Don't try to compete with hyperscalers like AWS or GCP on their home turf. Instead, differentiate by focusing on areas they inherently neglect, such as multi-cloud management and hybrid on-premise integration. The winning strategy is to fit into and augment a customer's existing cloud strategy, not attempt to replace it.

Despite the dominance of large AI labs, they face constraints in compute, talent, and focus. Startups can thrive by building highly specialized products for verticals the big players deem too niche. This focused approach allows them to build better interfaces and achieve deeper market penetration where giants won't prioritize competing.

Cloudflare's simple "intercept everything" model wasn't what large enterprise customers of incumbents like Akamai wanted. This classic innovator's dilemma meant legacy players ignored the long-tail market, allowing Cloudflare to build a massive network and eventually move upmarket.

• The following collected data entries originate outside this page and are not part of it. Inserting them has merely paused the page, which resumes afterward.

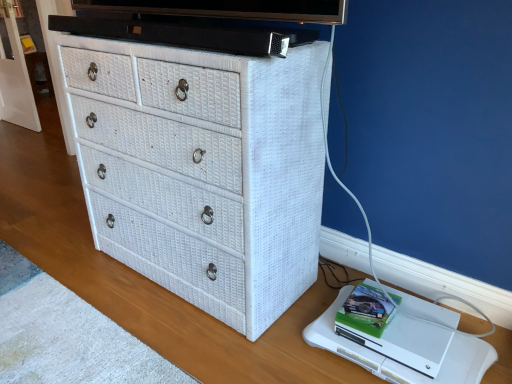
The height and width of the screenshot is (384, 512). Describe the element at coordinates (204, 171) in the screenshot. I see `white wicker chest of drawers at center` at that location.

At what (x,y) coordinates should I click in order to perform the action: click on white wicker chest of drawers at center. Please return your answer as a coordinate pair (x, y). Image resolution: width=512 pixels, height=384 pixels. Looking at the image, I should click on (204, 171).

Image resolution: width=512 pixels, height=384 pixels. What do you see at coordinates (403, 340) in the screenshot? I see `white matte xbox one at lower right` at bounding box center [403, 340].

I want to click on white matte xbox one at lower right, so click(x=403, y=340).

Locate an element on the screen. Image resolution: width=512 pixels, height=384 pixels. white wicker chest of drawers at center is located at coordinates (204, 171).

Between white matte xbox one at lower right and white wicker chest of drawers at center, which one appears on the right side from the viewer's perspective?

From the viewer's perspective, white matte xbox one at lower right appears more on the right side.

Which is behind, white matte xbox one at lower right or white wicker chest of drawers at center?

white matte xbox one at lower right is further from the camera.

Which is in front, point (407, 326) or point (288, 107)?

The point (288, 107) is closer.

From the image's perspective, is white matte xbox one at lower right below white wicker chest of drawers at center?

Correct, white matte xbox one at lower right appears lower than white wicker chest of drawers at center in the image.

From a real-world perspective, between white matte xbox one at lower right and white wicker chest of drawers at center, who is vertically lower?

white matte xbox one at lower right, from a real-world perspective.

Considering the relative sizes of white matte xbox one at lower right and white wicker chest of drawers at center in the image provided, is white matte xbox one at lower right thinner than white wicker chest of drawers at center?

Yes.

From their relative heights in the image, would you say white matte xbox one at lower right is taller or shorter than white wicker chest of drawers at center?

In the image, white matte xbox one at lower right appears to be shorter than white wicker chest of drawers at center.

Considering the sizes of objects white matte xbox one at lower right and white wicker chest of drawers at center in the image provided, who is bigger, white matte xbox one at lower right or white wicker chest of drawers at center?

white wicker chest of drawers at center is bigger.

Does white matte xbox one at lower right contain white wicker chest of drawers at center?

Definitely not — white wicker chest of drawers at center is not inside white matte xbox one at lower right.

Are white matte xbox one at lower right and white wicker chest of drawers at center beside each other?

No.

Is white matte xbox one at lower right facing away from white wicker chest of drawers at center?

white matte xbox one at lower right is not turned away from white wicker chest of drawers at center.

Can you tell me how much white matte xbox one at lower right and white wicker chest of drawers at center differ in facing direction?

The angular difference between white matte xbox one at lower right and white wicker chest of drawers at center is 3.04 degrees.

How far apart are white matte xbox one at lower right and white wicker chest of drawers at center?

The distance of white matte xbox one at lower right from white wicker chest of drawers at center is 22.41 inches.

Where is `the chest of drawers located above the white matte xbox one at lower right (from a real-world perspective)`? This screenshot has height=384, width=512. the chest of drawers located above the white matte xbox one at lower right (from a real-world perspective) is located at coordinates pos(204,171).

Is white wicker chest of drawers at center at the right side of white matte xbox one at lower right?

No.

Is white wicker chest of drawers at center in front of white matte xbox one at lower right?

Yes, it is in front of white matte xbox one at lower right.

Is point (79, 137) closer or farther from the camera than point (446, 332)?

Point (79, 137) is positioned farther from the camera compared to point (446, 332).

From the image's perspective, relative to white matte xbox one at lower right, is white wicker chest of drawers at center above or below?

Based on their image positions, white wicker chest of drawers at center is located above white matte xbox one at lower right.

From a real-world perspective, is white wicker chest of drawers at center positioned under white matte xbox one at lower right based on gravity?

No, from a real-world perspective, white wicker chest of drawers at center is not below white matte xbox one at lower right.

Considering the sizes of white wicker chest of drawers at center and white matte xbox one at lower right in the image, is white wicker chest of drawers at center wider or thinner than white matte xbox one at lower right?

In the image, white wicker chest of drawers at center appears to be wider than white matte xbox one at lower right.

Based on the photo, considering the sizes of objects white wicker chest of drawers at center and white matte xbox one at lower right in the image provided, who is shorter, white wicker chest of drawers at center or white matte xbox one at lower right?

white matte xbox one at lower right.

Who is bigger, white wicker chest of drawers at center or white matte xbox one at lower right?

white wicker chest of drawers at center is bigger.

Choose the correct answer: Is white wicker chest of drawers at center inside white matte xbox one at lower right or outside it?

white wicker chest of drawers at center is not inside white matte xbox one at lower right, it's outside.

Is white wicker chest of drawers at center not near white matte xbox one at lower right?

white wicker chest of drawers at center is actually quite close to white matte xbox one at lower right.

Is white wicker chest of drawers at center positioned with its back to white matte xbox one at lower right?

No, white wicker chest of drawers at center is not facing the opposite direction of white matte xbox one at lower right.

From the picture: How far apart are white wicker chest of drawers at center and white matte xbox one at lower right?

A distance of 22.41 inches exists between white wicker chest of drawers at center and white matte xbox one at lower right.

At what (x,y) coordinates should I click in order to perform the action: click on computer below the white wicker chest of drawers at center (from a real-world perspective). Please return your answer as a coordinate pair (x, y). Looking at the image, I should click on (403, 340).

The width and height of the screenshot is (512, 384). Identify the location of computer behind the white wicker chest of drawers at center. (403, 340).

Where is `computer on the right of white wicker chest of drawers at center`? computer on the right of white wicker chest of drawers at center is located at coordinates (403, 340).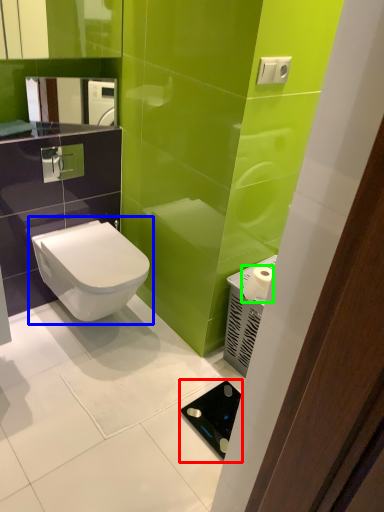
Question: Which object is positioned farthest from appliance (highlighted by a red box)? Select from toilet (highlighted by a blue box) and toilet paper (highlighted by a green box).

Choices:
 (A) toilet
 (B) toilet paper

Answer: (A)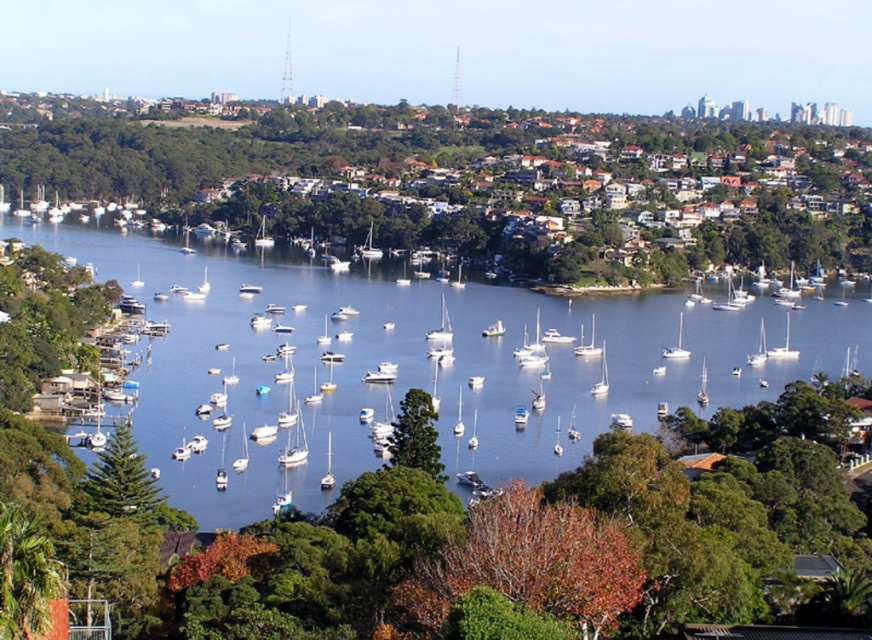
Between point (86, 490) and point (441, 314), which one is positioned in front?

Point (86, 490) is in front.

Who is shorter, green matte tree at lower left or white matte sailboat at center?

green matte tree at lower left is shorter.

Who is more forward, (106, 451) or (433, 332)?

Point (106, 451) is in front.

The image size is (872, 640). What are the coordinates of `green matte tree at lower left` in the screenshot? It's located at (120, 484).

Locate an element on the screen. green leafy tree at center is located at coordinates (479, 180).

Which is more to the right, green leafy tree at center or white glossy sailboat at center?

From the viewer's perspective, white glossy sailboat at center appears more on the right side.

At what (x,y) coordinates should I click in order to perform the action: click on green leafy tree at center. Please return your answer as a coordinate pair (x, y). Looking at the image, I should click on (479, 180).

You are a GUI agent. You are given a task and a screenshot of the screen. Output one action in this format:
    pyautogui.click(x=<x>, y=<y>)
    Task: Click on the green leafy tree at center
    The image size is (872, 640).
    Given the screenshot: What is the action you would take?
    pyautogui.click(x=479, y=180)

Is green leafy tree at center thinner than green matte tree at lower left?

No, green leafy tree at center is not thinner than green matte tree at lower left.

What do you see at coordinates (479, 180) in the screenshot?
I see `green leafy tree at center` at bounding box center [479, 180].

This screenshot has height=640, width=872. I want to click on green leafy tree at center, so click(479, 180).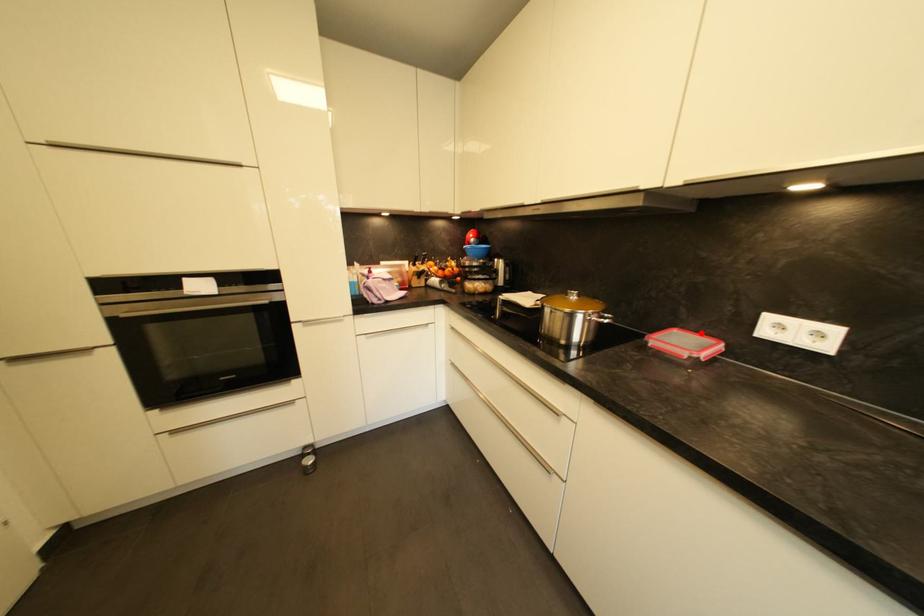
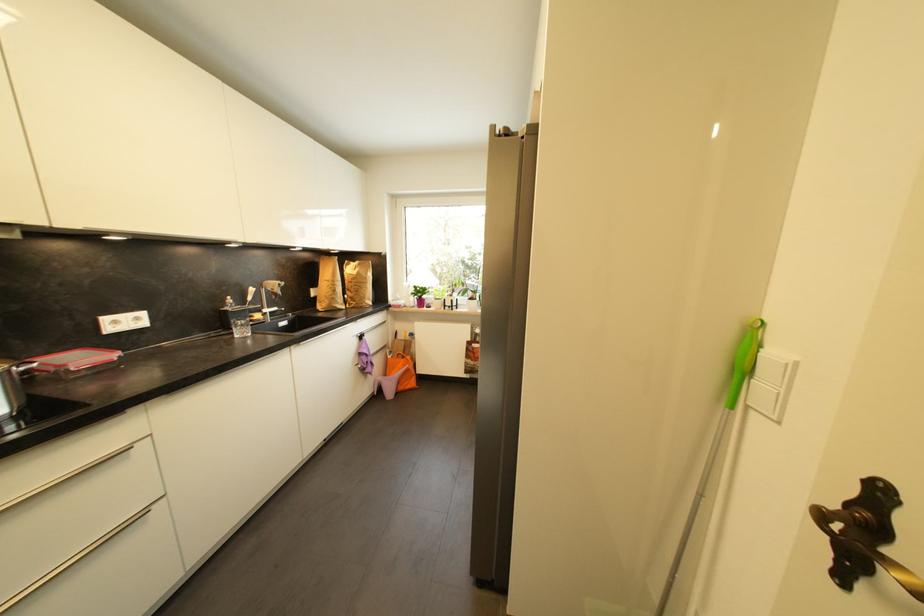
Question: I am providing you with two images of the same scene from different viewpoints. A red point is shown in image1. For the corresponding object point in image2, is it positioned nearer or farther from the camera?

Choices:
 (A) Nearer
 (B) Farther

Answer: (B)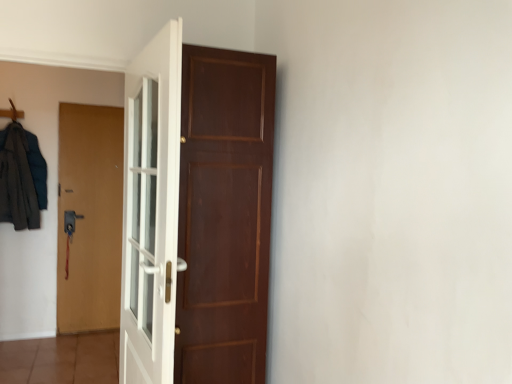
The image size is (512, 384). I want to click on free location in front of brown matte door at left, acting as the 1th door starting from the left, so click(x=75, y=339).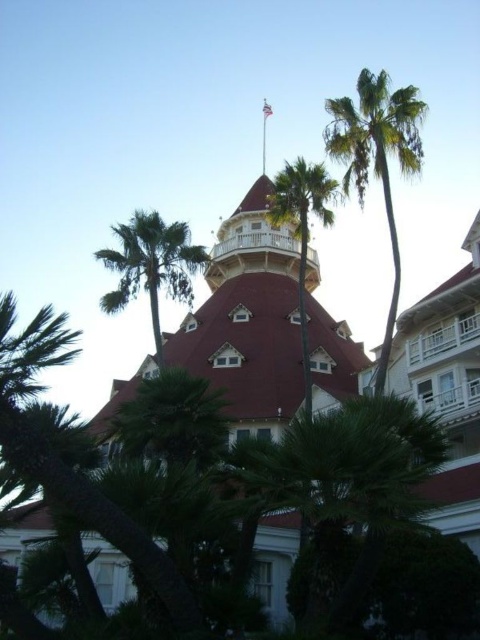
Question: Which point is closer to the camera?

Choices:
 (A) green leafy palm tree at upper center
 (B) green leafy palm tree at right

Answer: (B)

Question: Can you confirm if green leafy palm tree at right is smaller than green leafy palm tree at upper center?

Choices:
 (A) yes
 (B) no

Answer: (B)

Question: Does green leafy palm tree at upper center appear under green leafy palm tree at center?

Choices:
 (A) yes
 (B) no

Answer: (A)

Question: Among these points, which one is farthest from the camera?

Choices:
 (A) (313, 189)
 (B) (169, 234)
 (C) (268, 413)
 (D) (349, 157)

Answer: (C)

Question: Which is nearer to the green leafy palm tree at upper center?

Choices:
 (A) green leafy palm tree at right
 (B) green leafy palm tree at center

Answer: (B)

Question: Is green leafy palm tree at upper center to the right of green leafy palm tree at center from the viewer's perspective?

Choices:
 (A) no
 (B) yes

Answer: (A)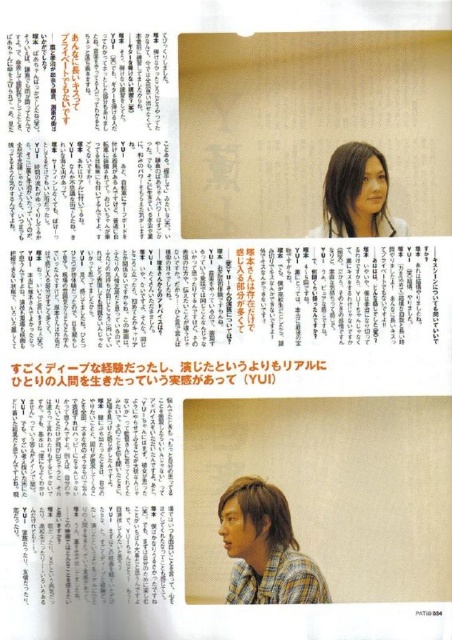
Is point (28, 362) positioned before point (273, 552)?

That is False.

Between yellow papertexturedpaper at upper center and plaid cotton shirt at lower right, which one appears on the left side from the viewer's perspective?

yellow papertexturedpaper at upper center is more to the left.

Who is more forward, (187, 369) or (302, 556)?

Point (302, 556) is in front.

In order to click on yellow papertexturedpaper at upper center in this screenshot , I will do point(158,372).

Is yellow papertexturedpaper at upper center to the left of smooth brown hair at upper center from the viewer's perspective?

Indeed, yellow papertexturedpaper at upper center is positioned on the left side of smooth brown hair at upper center.

Who is more distant from viewer, (249, 369) or (334, 220)?

Positioned behind is point (334, 220).

Find the location of a particular element. This screenshot has height=640, width=452. yellow papertexturedpaper at upper center is located at coordinates (158, 372).

Is smooth brown hair at upper center taller than plaid cotton shirt at lower right?

Correct, smooth brown hair at upper center is much taller as plaid cotton shirt at lower right.

Who is more distant from viewer, (329, 172) or (314, 600)?

Positioned behind is point (329, 172).

Is point (334, 227) in front of point (282, 580)?

That is False.

I want to click on smooth brown hair at upper center, so click(357, 195).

A16Z's Martin Casado argues that startups should not fear being copied by public clouds like AWS, as a focused startup consistently beats an incumbent's "two-pizza team." The real competitive threat comes from founder-led scale-ups like Stripe or Figma, which remain hungry, execute at a high level, and possess significant institutional momentum.

Traditionally, developers choose the tech stack. With self-writing platforms, business owners describe needs directly to an AI. Their criteria become security and reliability, not developer familiarity, dissolving the network effects that protect incumbent platforms.

Katera competes with giants like Zapier not by adding AI features, but by building on a fundamentally different, prompt-based architecture. Incumbents are stuck with legacy workflow infrastructure, making it difficult for them to truly embrace a native, agentic approach.